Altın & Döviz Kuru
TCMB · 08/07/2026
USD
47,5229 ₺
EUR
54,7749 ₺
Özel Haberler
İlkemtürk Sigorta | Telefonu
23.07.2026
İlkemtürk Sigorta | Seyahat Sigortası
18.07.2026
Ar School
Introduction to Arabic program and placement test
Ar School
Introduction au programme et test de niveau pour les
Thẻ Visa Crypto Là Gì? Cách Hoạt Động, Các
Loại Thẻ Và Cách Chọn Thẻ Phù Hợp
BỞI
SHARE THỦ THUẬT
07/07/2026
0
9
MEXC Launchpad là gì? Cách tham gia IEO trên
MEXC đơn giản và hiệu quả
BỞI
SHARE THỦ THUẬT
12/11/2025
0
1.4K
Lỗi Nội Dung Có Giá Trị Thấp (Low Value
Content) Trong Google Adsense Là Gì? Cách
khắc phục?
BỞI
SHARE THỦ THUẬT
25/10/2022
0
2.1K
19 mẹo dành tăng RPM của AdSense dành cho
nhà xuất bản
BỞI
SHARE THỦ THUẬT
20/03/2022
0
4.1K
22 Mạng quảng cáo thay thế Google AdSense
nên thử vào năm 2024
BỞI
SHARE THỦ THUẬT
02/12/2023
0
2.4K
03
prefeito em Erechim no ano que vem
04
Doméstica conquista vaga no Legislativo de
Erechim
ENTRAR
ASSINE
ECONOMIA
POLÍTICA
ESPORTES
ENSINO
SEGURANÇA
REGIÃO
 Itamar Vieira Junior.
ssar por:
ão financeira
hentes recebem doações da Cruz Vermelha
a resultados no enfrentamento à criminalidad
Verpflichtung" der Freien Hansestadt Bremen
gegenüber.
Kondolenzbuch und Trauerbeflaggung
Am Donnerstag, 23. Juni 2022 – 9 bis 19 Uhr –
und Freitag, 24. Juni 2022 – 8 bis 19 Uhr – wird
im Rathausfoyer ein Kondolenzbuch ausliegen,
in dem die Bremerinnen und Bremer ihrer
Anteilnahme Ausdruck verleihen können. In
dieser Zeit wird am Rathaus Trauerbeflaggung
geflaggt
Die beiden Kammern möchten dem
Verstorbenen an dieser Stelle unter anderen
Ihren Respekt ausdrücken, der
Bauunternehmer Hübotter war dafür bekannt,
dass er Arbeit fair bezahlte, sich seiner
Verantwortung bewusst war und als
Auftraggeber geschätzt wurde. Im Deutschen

→ Task goal
Each line of the listing is to be duplicated exactly as it appears.

→ Answer to this exercise
Altın & Döviz Kuru
TCMB · 08/07/2026
USD
47,5229 ₺
EUR
54,7749 ₺
Özel Haberler
İlkemtürk Sigorta | Telefonu
23.07.2026
İlkemtürk Sigorta | Seyahat Sigortası
18.07.2026
Ar School
Introduction to Arabic program and placement test
Ar School
Introduction au programme et test de niveau pour les
Thẻ Visa Crypto Là Gì? Cách Hoạt Động, Các
Loại Thẻ Và Cách Chọn Thẻ Phù Hợp
BỞI
SHARE THỦ THUẬT
07/07/2026
0
9
MEXC Launchpad là gì? Cách tham gia IEO trên
MEXC đơn giản và hiệu quả
BỞI
SHARE THỦ THUẬT
12/11/2025
0
1.4K
Lỗi Nội Dung Có Giá Trị Thấp (Low Value
Content) Trong Google Adsense Là Gì? Cách
khắc phục?
BỞI
SHARE THỦ THUẬT
25/10/2022
0
2.1K
19 mẹo dành tăng RPM của AdSense dành cho
nhà xuất bản
BỞI
SHARE THỦ THUẬT
20/03/2022
0
4.1K
22 Mạng quảng cáo thay thế Google AdSense
nên thử vào năm 2024
BỞI
SHARE THỦ THUẬT
02/12/2023
0
2.4K
03
prefeito em Erechim no ano que vem
04
Doméstica conquista vaga no Legislativo de
Erechim
ENTRAR
ASSINE
ECONOMIA
POLÍTICA
ESPORTES
ENSINO
SEGURANÇA
REGIÃO
 Itamar Vieira Junior.
ssar por:
ão financeira
hentes recebem doações da Cruz Vermelha
a resultados no enfrentamento à criminalidad
Verpflichtung" der Freien Hansestadt Bremen
gegenüber.
Kondolenzbuch und Trauerbeflaggung
Am Donnerstag, 23. Juni 2022 – 9 bis 19 Uhr –
und Freitag, 24. Juni 2022 – 8 bis 19 Uhr – wird
im Rathausfoyer ein Kondolenzbuch ausliegen,
in dem die Bremerinnen und Bremer ihrer
Anteilnahme Ausdruck verleihen können. In
dieser Zeit wird am Rathaus Trauerbeflaggung
geflaggt
Die beiden Kammern möchten dem
Verstorbenen an dieser Stelle unter anderen
Ihren Respekt ausdrücken, der
Bauunternehmer Hübotter war dafür bekannt,
dass er Arbeit fair bezahlte, sich seiner
Verantwortung bewusst war und als
Auftraggeber geschätzt wurde. Im Deutschen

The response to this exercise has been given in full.